The Newcomer Said, “I Really Need a Meeting.”

Karen S., Canada
 

     Some weeks back when I attended a meeting, I was concerned as I parked my car. No one was in the parking lot and the building looked deserted. I was a bit early, though, so I got out of my car, tried the outside door, and was surprised when it opened.


     I walked up the stairs and spotted a member sitting on the floor in the hallway. She was eating what I presumed to be her supper. We chatted a bit. She told me that the person who was to unlock our meeting room had not yet arrived. I relaxed a bit, feeling reassured there would be a meeting.


     Several other people arrived. No one could remember who had taken the key the previous week. Slowly, others joined us on the floor. Soon the hall was filling up, but yet we didn't have the key.


     Who had it? Where were they?


     One woman told us she had had a similar experience, but they just went ahead and held the meeting in the hallway. I remembered going to a meeting some years back and finding a newcomer standing outside a locked building. There, too, no one showed up with the key. The newcomer and I both expressed the need for a meeting and we kept checking the road for some sign of a vehicle, but no one came. Almost pleading, the newcomer said, "I really need a meeting."


     A picnic table looked inviting, so I suggested that the newcomer and I could have our own little meeting there. We must have been a funny sight standing by that picnic table reciting the Serenity Prayer.


     We sort of mumbled through what we could remember of the Suggested Al-Anon/Alateen Welcome, Steps, and Traditions, and then launched into a topic. "Trust" was our choice that night. As I look back on that meeting, we put trust into practice.


     We trusted our Higher Power would be with us and guide us through our meeting.
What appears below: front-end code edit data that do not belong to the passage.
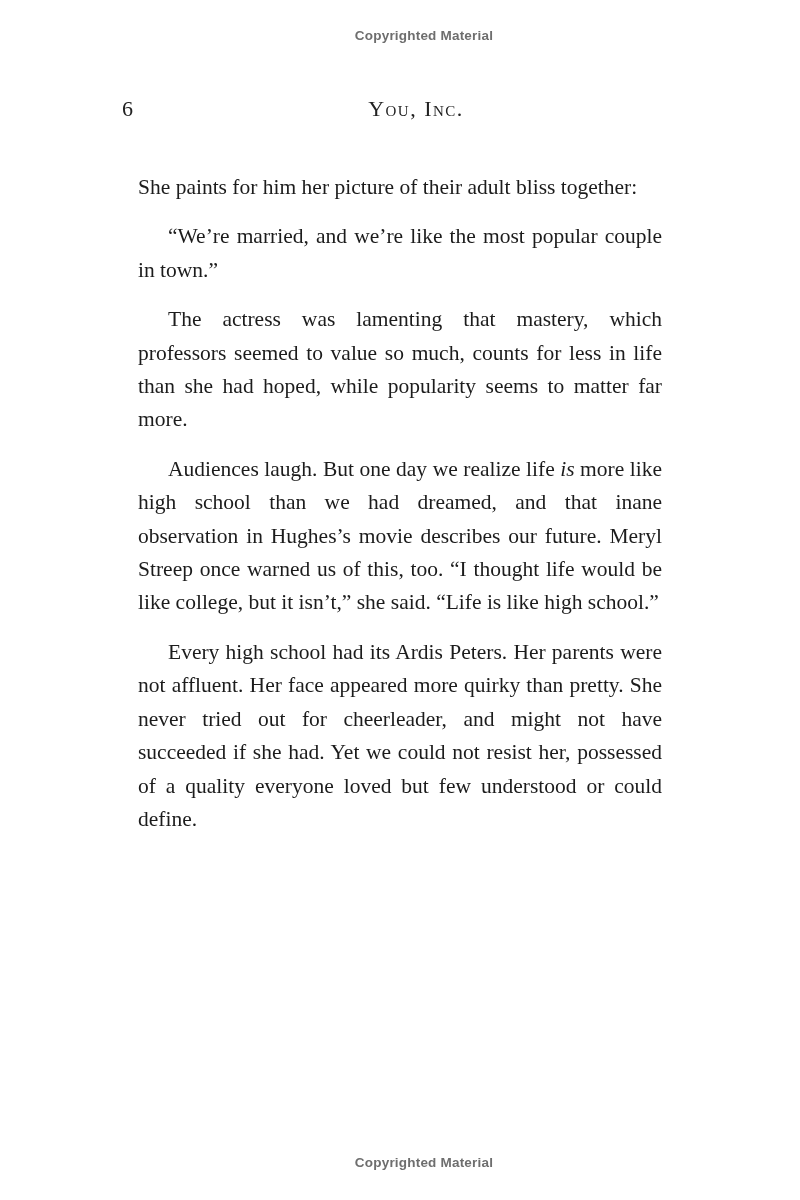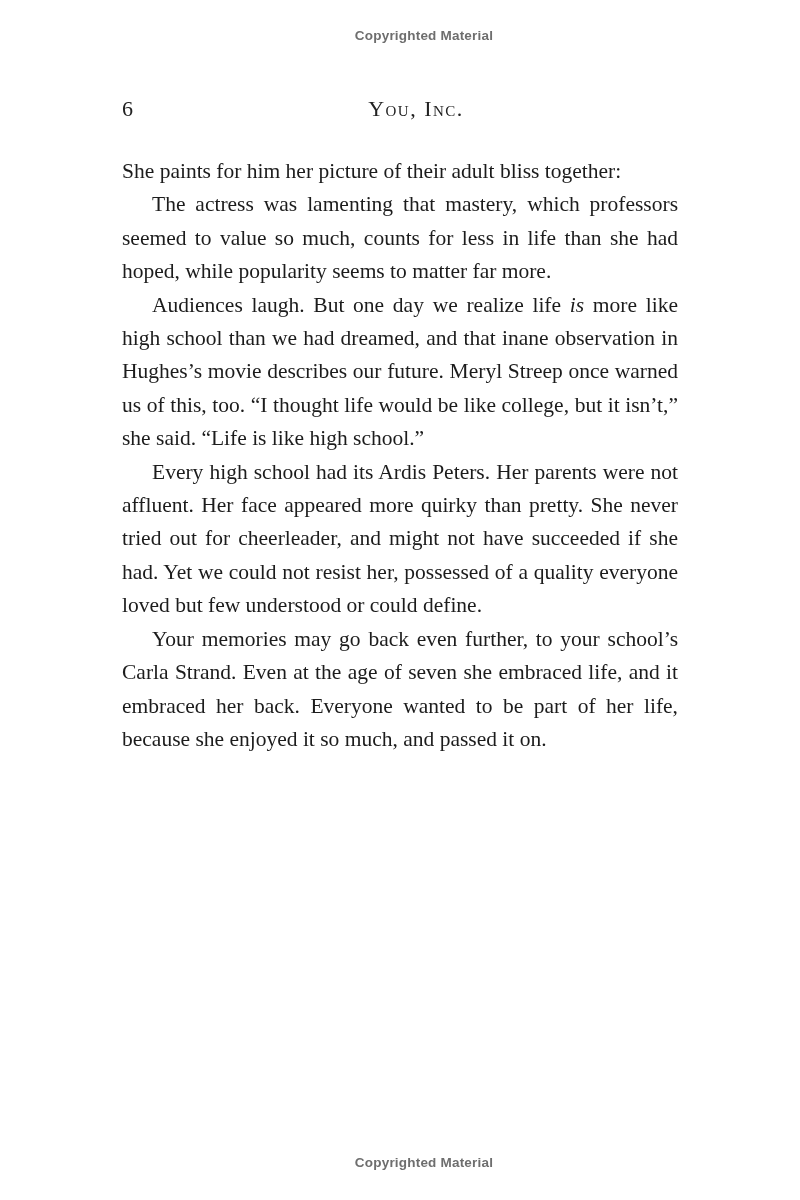--- a/index.html
+++ b/index.html
@@ -69,7 +69,7 @@
     color: #1c1c1c;
   }
   .page-body p {
-    margin: 0;
+    margin: 16px;
     padding: 0;
   }
   .page-body p.indent {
We trusted each other enough to unburden our hearts even though we had never met before. In spite of the fact that both of us hadn't been in the program very long, we trusted that what we understood of the program would work for us.
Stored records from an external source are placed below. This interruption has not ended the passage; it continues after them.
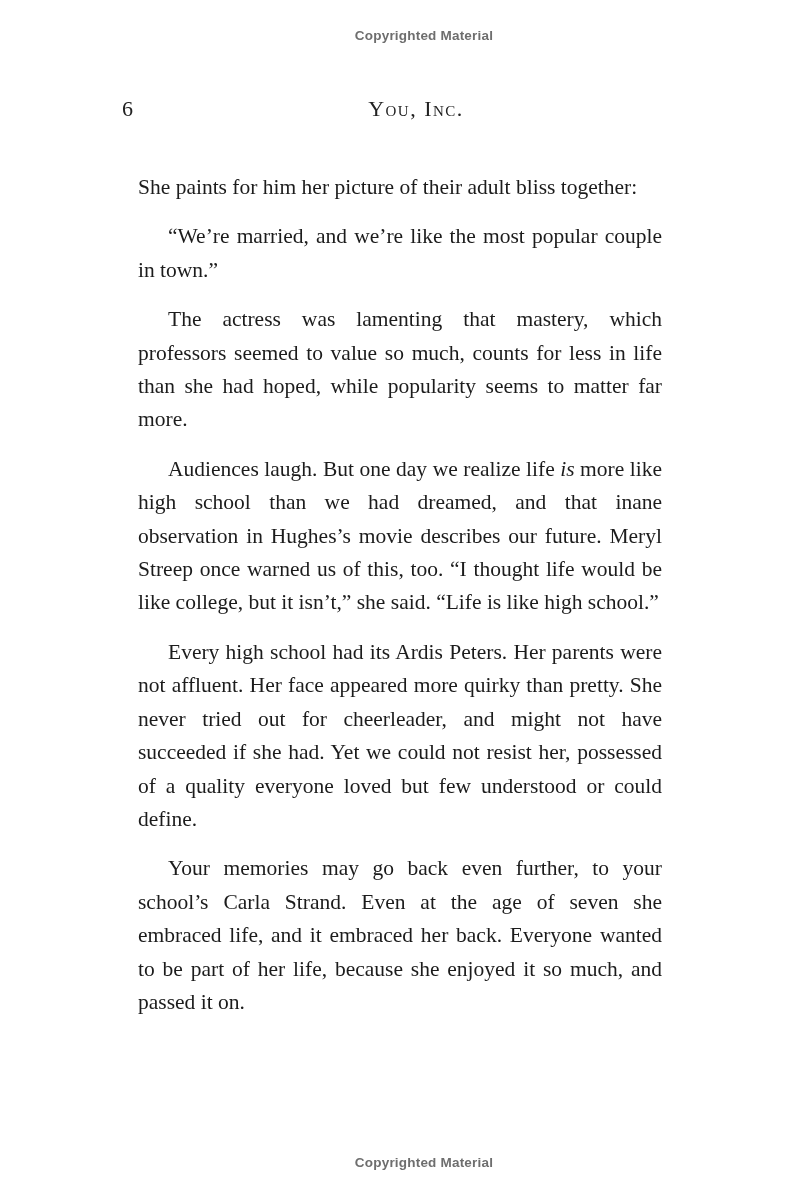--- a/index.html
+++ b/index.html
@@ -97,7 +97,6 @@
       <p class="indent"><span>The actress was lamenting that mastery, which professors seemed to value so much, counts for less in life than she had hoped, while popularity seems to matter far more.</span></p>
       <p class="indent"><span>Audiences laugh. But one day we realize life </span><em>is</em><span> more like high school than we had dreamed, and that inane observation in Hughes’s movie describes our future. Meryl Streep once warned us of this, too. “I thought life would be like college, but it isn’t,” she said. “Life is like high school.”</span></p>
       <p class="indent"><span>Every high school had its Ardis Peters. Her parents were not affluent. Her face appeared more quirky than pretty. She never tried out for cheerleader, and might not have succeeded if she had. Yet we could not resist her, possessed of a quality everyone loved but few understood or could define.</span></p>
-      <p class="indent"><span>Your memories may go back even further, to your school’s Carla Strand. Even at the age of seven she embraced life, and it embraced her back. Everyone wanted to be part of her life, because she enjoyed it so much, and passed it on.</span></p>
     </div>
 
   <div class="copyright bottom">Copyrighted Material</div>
     We closed with a prayer and left the meeting feeling comforted. We became lifelong friends and often say to each other, "The God of our understanding put us together."


     Back in the hallway, it became obvious that we would either have a meeting in the hall or we would go home. Not everyone was comfortable with the idea of sharing in a public space, but we all stayed.


     One woman volunteered to chair. We made use of members' Al-Anon books to guide us through the Suggested Al-Anon/Alateen Welcome, Steps, and Traditions.


     An outsider wandered through our meeting and asked what we were doing. We explained that we were holding an Al-Anon meeting. He looked rather thoughtful as he walked away. We lowered our voices and continued the meeting.


     Halfway through the meeting, two newcomers arrived. They were confused about the meeting time, but the hand of Al-Anon was there to greet them because we had chosen to "Take [our] 'luck' as it comes." (Just for Today bookmark, M-12)


     It was wonderful to hear the newcomers' enthusiasm as they shared how the program was making a difference in their lives. A mother had tears in her eyes when she said she had never heard her daughter speak with such hope.


     I whispered to myself, "Thank you, God. I am grateful that we have a way to heal ourselves. This is what the program is all about."